The metabolism of DMPS has also been studied thoroughly. DMPS is excreted
largely through the urine. Before its excretion, DMPS is biotransformed
largely to acyclic and cyclic disulfides. This mode of biotransformation may
suggest one advantage of DMPS over the other dithiol chelator, DMSA
(succimer). As opposed to DMPS, DMSA is biotransformed almost completely to
a cysteine conjugate. Because of this, DMSA may lead to further depletion of
cysteine and glutathione stores, which are often already low in metal toxic
patients.(64,62,65,23) DMPS undergoes both renal and biliary excretion.(66)
DMPS is distributed in both an intracellular and extracellular
manner.(66,67,68) However, Unlike most other chelating agents, such as BAL
and EDTA, DMPS does not cross the blood brain barrier and does not
redistriute mercury to the brain(28).

### Information given
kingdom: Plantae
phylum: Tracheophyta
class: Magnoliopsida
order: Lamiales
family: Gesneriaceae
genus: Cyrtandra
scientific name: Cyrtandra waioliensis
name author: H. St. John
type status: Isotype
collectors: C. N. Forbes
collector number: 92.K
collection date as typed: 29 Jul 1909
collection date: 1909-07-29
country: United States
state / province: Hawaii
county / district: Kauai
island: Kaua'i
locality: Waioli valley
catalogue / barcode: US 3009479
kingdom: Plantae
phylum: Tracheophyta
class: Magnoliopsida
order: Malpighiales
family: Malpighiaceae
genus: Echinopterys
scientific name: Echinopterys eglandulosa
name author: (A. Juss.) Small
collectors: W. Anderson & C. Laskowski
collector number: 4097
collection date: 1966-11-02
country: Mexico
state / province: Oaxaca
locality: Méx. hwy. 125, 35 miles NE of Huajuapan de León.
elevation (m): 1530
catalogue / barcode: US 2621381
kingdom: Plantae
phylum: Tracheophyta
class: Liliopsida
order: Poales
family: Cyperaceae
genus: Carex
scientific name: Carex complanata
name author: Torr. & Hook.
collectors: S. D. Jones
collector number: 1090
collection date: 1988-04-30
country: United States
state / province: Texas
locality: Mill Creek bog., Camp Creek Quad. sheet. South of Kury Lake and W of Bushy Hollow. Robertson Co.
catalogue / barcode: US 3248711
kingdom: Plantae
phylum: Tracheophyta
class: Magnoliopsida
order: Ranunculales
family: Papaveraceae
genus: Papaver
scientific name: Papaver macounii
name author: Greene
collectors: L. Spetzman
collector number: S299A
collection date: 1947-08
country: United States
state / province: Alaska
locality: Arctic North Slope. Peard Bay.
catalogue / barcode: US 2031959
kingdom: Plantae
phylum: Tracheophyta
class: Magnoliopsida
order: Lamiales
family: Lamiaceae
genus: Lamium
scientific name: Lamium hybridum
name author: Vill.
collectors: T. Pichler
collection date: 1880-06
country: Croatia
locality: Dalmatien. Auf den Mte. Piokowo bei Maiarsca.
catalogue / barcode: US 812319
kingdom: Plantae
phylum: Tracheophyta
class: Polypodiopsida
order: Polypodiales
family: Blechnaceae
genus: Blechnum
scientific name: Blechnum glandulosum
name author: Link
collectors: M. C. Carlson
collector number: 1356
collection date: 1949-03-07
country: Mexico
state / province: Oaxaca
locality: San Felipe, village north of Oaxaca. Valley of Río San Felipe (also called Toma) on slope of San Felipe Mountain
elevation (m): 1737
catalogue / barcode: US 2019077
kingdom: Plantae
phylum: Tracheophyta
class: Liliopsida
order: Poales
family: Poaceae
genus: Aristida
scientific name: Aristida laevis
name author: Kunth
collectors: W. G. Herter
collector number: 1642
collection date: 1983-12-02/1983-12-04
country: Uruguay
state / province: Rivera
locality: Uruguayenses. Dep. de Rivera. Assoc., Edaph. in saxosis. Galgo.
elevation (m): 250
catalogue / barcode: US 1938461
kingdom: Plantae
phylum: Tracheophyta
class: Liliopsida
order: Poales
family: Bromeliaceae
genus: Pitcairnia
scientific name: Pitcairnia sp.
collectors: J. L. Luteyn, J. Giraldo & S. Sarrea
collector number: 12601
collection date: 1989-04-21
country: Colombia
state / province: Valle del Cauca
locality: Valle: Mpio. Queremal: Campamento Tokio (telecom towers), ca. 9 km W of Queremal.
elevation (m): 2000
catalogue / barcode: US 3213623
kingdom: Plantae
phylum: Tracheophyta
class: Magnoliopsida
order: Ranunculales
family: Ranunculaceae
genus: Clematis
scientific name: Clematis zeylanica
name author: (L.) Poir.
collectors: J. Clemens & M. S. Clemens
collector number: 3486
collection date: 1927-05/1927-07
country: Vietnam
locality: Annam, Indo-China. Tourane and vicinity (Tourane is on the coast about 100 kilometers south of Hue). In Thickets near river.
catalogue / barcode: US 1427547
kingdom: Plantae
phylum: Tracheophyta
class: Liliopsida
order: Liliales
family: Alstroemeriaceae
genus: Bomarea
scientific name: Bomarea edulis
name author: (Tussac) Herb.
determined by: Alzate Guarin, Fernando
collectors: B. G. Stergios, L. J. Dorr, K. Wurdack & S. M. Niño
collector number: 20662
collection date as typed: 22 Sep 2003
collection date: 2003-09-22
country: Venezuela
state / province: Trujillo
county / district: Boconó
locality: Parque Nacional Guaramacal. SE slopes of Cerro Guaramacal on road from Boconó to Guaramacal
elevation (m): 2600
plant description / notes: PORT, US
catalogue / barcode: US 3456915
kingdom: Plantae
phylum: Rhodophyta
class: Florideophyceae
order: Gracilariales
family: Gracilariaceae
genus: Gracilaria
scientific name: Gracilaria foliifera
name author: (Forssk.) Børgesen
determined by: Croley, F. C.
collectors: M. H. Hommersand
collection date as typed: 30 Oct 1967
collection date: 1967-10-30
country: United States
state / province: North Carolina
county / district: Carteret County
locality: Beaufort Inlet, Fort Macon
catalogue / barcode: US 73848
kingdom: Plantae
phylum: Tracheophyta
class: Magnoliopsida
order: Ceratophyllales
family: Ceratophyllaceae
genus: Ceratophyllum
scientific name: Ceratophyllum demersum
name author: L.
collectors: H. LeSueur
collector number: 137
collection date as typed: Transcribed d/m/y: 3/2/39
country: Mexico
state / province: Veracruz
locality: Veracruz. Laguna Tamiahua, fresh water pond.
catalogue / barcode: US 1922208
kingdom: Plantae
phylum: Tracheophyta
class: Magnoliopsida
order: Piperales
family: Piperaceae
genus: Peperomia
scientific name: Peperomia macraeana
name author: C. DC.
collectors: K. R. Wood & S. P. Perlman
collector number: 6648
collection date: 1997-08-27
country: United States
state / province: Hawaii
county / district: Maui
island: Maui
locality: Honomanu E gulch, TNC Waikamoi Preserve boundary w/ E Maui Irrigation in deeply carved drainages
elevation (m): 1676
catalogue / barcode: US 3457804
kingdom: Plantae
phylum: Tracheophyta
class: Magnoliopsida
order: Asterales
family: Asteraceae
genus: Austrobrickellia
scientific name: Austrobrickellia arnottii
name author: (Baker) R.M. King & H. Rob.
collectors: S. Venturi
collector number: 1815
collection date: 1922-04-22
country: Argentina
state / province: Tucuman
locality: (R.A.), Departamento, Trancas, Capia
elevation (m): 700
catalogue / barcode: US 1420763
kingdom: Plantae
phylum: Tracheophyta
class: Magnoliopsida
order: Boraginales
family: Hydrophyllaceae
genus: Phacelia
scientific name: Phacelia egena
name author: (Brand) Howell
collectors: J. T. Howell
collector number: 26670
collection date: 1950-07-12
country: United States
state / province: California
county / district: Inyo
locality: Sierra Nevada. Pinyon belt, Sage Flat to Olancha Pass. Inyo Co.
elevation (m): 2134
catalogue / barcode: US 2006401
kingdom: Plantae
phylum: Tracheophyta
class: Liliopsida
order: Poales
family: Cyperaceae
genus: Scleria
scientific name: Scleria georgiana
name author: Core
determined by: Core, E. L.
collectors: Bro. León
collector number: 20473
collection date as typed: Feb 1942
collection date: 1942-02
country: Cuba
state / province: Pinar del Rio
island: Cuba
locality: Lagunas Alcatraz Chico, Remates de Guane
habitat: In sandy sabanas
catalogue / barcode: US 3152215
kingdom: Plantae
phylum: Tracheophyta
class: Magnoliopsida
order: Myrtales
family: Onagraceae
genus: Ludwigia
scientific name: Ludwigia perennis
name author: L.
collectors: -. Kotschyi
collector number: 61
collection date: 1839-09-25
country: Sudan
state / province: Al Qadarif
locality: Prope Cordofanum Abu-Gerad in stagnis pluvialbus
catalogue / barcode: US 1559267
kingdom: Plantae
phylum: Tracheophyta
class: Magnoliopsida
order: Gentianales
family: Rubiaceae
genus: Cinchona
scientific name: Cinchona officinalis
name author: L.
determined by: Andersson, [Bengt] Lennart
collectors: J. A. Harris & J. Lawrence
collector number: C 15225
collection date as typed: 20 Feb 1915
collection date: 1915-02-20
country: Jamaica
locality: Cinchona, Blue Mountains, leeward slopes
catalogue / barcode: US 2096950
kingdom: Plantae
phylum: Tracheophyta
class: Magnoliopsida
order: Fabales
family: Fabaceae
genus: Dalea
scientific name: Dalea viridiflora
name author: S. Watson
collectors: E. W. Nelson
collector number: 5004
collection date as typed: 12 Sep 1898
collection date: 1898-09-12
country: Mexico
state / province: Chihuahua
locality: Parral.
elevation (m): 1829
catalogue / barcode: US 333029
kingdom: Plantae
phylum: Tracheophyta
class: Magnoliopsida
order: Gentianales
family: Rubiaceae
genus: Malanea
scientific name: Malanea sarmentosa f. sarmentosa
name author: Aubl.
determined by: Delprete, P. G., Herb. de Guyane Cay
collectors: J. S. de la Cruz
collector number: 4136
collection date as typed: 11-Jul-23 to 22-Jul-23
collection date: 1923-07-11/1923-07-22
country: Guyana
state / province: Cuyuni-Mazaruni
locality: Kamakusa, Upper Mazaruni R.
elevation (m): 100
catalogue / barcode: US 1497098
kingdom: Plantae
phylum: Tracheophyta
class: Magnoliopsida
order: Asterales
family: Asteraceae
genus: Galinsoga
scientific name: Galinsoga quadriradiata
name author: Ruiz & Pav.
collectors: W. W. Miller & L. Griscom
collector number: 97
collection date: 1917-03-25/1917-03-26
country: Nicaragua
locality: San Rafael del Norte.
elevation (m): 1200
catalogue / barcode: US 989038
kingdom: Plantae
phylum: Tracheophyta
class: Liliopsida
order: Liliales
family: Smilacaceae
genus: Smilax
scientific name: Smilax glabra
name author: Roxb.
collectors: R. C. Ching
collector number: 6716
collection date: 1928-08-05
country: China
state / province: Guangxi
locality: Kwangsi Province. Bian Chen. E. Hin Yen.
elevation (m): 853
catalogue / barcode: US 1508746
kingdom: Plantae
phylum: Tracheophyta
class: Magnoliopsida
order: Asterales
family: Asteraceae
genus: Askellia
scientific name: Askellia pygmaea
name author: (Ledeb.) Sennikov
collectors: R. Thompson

### Set of tasks
#1 Please repeat the DMPS passage word for word, from "The metabolism of" up to and including "to the brain(28).".
#2 Answer these questions from the DMPS passage.
(a) What is DMSA biotransformed almost completely to?
(b) Through what is DMPS excreted largely?
(c) Which chelating agents does the passage name as examples of "most other chelating agents"?
#3 Pick up the DMPS passage after its final sentence and carry it forward.

### Answers to the exercises
#1
The metabolism of DMPS has also been studied thoroughly. DMPS is excreted
largely through the urine. Before its excretion, DMPS is biotransformed
largely to acyclic and cyclic disulfides. This mode of biotransformation may
suggest one advantage of DMPS over the other dithiol chelator, DMSA
(succimer). As opposed to DMPS, DMSA is biotransformed almost completely to
a cysteine conjugate. Because of this, DMSA may lead to further depletion of
cysteine and glutathione stores, which are often already low in metal toxic
patients.(64,62,65,23) DMPS undergoes both renal and biliary excretion.(66)
DMPS is distributed in both an intracellular and extracellular
manner.(66,67,68) However, Unlike most other chelating agents, such as BAL
and EDTA, DMPS does not cross the blood brain barrier and does not
redistriute mercury to the brain(28).

#2
(a) A cysteine conjugate.
(b) The urine.
(c) BAL and EDTA.

#3
The toxicity of DMPS is well known and, in this regard, it provides very
distinct advantages to the officially approved dithiol chelator, Dimercaprol
(BAL). Although BAL continues to be stockpiled by the military in
preparation for chemical warfare attack with the arsenical nerve gas,
lewisite, it is 300 times more toxic than DMPS, has no corresponding
challenge test and it clearly causes redistribution of metals to the
brain.(69) Animal studies on the acute and chronic toxicity of DMPS have
been carried out and the results illustrate the safety of this agent and its
wide therapeutic window.(60) Numerous human studies have failed to uncover
any significant adverse impacts of DMPS upon human renal function, liver
function, cardiovascular system, blood, immune system, G.I. tract or any
other organs or systems. Minor or avoidable side effects such as local
irritation at the site of parenteral infusion or hypotension with overly
rapid infusion of the agent have been reported.(60)

Rationale For Using DMPS:

The scientific rationale for using DMPS in determining the body burden of
and the removal of mercury and other heavy metals has been outlined above.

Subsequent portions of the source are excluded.